## Your task
Only the lines of the data below from the one with "pinky dip: (243, 210)" through the one with "thumb cmc: (503, 341)" are wanted. Repeat them exactly.

☆ ☆ ☆ ☆

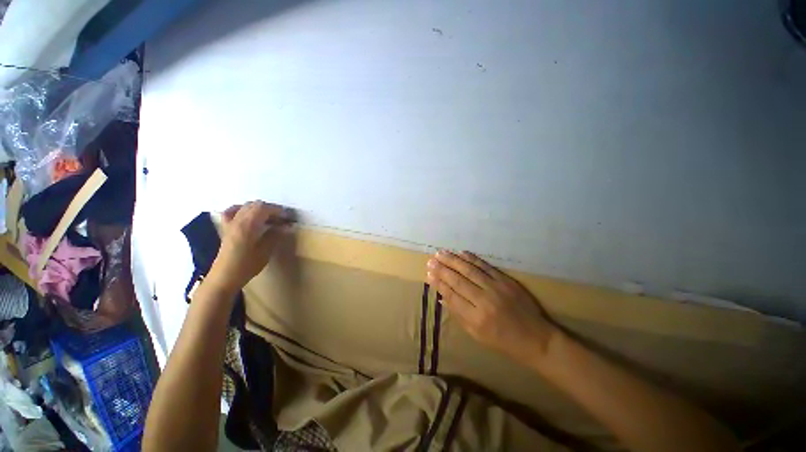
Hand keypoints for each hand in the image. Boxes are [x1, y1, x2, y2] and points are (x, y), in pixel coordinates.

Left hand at [209, 201, 293, 292]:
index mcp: (248, 225)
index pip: (265, 208)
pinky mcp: (226, 228)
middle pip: (256, 205)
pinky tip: (249, 215)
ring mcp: (230, 223)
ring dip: (260, 209)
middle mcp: (238, 220)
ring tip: (270, 218)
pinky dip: (243, 210)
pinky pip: (232, 211)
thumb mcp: (266, 251)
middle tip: (282, 219)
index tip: (289, 218)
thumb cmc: (247, 266)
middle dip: (271, 209)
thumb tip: (286, 226)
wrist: (224, 277)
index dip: (279, 211)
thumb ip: (275, 235)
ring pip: (246, 206)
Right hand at [426, 250, 557, 363]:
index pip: (452, 296)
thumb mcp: (477, 335)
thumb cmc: (503, 341)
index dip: (439, 284)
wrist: (536, 339)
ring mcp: (496, 288)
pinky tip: (461, 253)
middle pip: (458, 280)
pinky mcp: (506, 280)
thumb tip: (442, 297)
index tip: (428, 274)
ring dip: (453, 260)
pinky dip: (472, 259)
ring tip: (440, 253)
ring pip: (469, 270)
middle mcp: (484, 300)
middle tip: (430, 261)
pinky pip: (486, 266)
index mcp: (476, 318)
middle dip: (442, 269)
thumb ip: (458, 315)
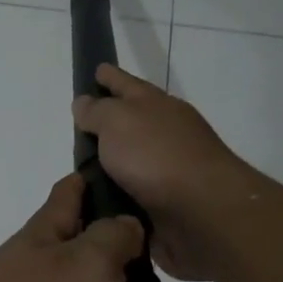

☆ ☆ ☆ ☆

## Result below
pinky dip: (243, 210)
pinky pip: (232, 211)
thumb mcp: (266, 251)
middle tip: (282, 219)
index tip: (289, 218)
thumb cmc: (247, 266)
middle dip: (271, 209)
thumb tip: (286, 226)
wrist: (224, 277)
index dip: (279, 211)
thumb ip: (275, 235)
ring pip: (246, 206)
Right hand at [426, 250, 557, 363]:
index pip: (452, 296)
thumb mcp: (477, 335)
thumb cmc: (503, 341)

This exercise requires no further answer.